Rockhampton Art Gallery's Messy Mondays program has been the place to go for children under five and their parents, offering a friendly place to play and learn.
Rockhampton Art Gallery's Messy Mondays program has been the place to go for children under five and their parents, offering a friendly place to play and learn.

Kids get messy as popular art program moves online

KIDS from across Central Queensland have the chance to get those creative juices flowing and make a mess with a popular art program moving online.

Rockhampton Art Gallery's Messy Mondays program has been the place to go for children under five and their parents, offering a friendly place to play and learn.

Hosted by artist educator Ainslie McMahon, children are presented with activities designed to enrich their creativity and awareness of the visual world around them while also helping to develop fine motor skills. There is also a song and a story to accompany each activity.

 

Artist educator Ainslie McMahon has been running Messy Mondays sessions at Rockhampton Art Gallery since 2017.
Artist educator Ainslie McMahon has been running Messy Mondays sessions at Rockhampton Art Gallery since 2017.

 

Ms McMahon, who has been running Messy Mondays sessions at the gallery since 2017, said her role was "very rewarding".

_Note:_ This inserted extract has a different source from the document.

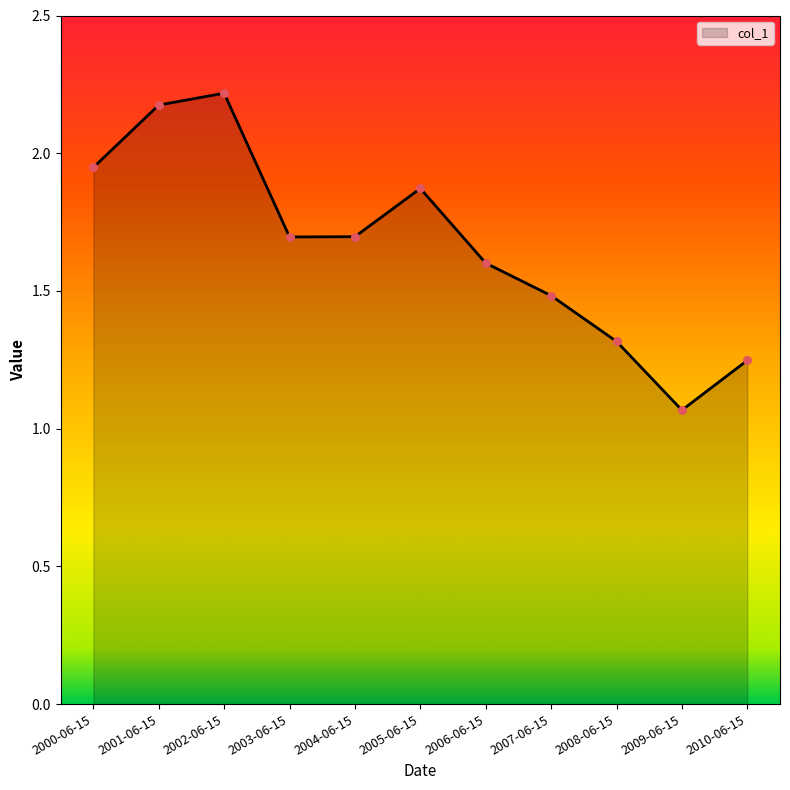

Which has a higher value, 2004-06-15 or 2005-06-15?

2005-06-15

"It is not only incredibly satisfying, encouraging others to enjoy the art experience and have pride in their creation, but reinforces my understanding of the power of creativity to change lives in a positive way," she said.

"Art nourishes a more inclusive community, and breaks down barriers through this commonality, which is something I witness constantly.

"It is an honour to guide others in being creative and learning new skills."

Due to COVID-19, Rockhampton Art Gallery had to rethink how to deliver the program, and the solution was to take it direct to people's homes via the internet.

Rockhampton Regional Council Community Services spokesperson councillor Drew Wickerson said the gallery's Messy Mondays program was a valuable asset to the community.

"At Messy Mondays children are exposed to creative thinking and problem solving, and research shows that this style of play better equips our younger generation into the future," Cr Wickerson said.

"One of the benefits of making Messy Mondays available online is that parents can take part at a time that suits them and their children. That could be something as simple as fitting in with a child's nap time or perhaps enabling a child to take part with a visiting grandparent."

Messy Mondays Online is free and presented in a video format through Rockhampton Art Gallery's website at www.rockhamptonartgallery.com.au/Learn/Messy-Mondays-Online.

The first instructional video, Make A Purple Monster, is available now.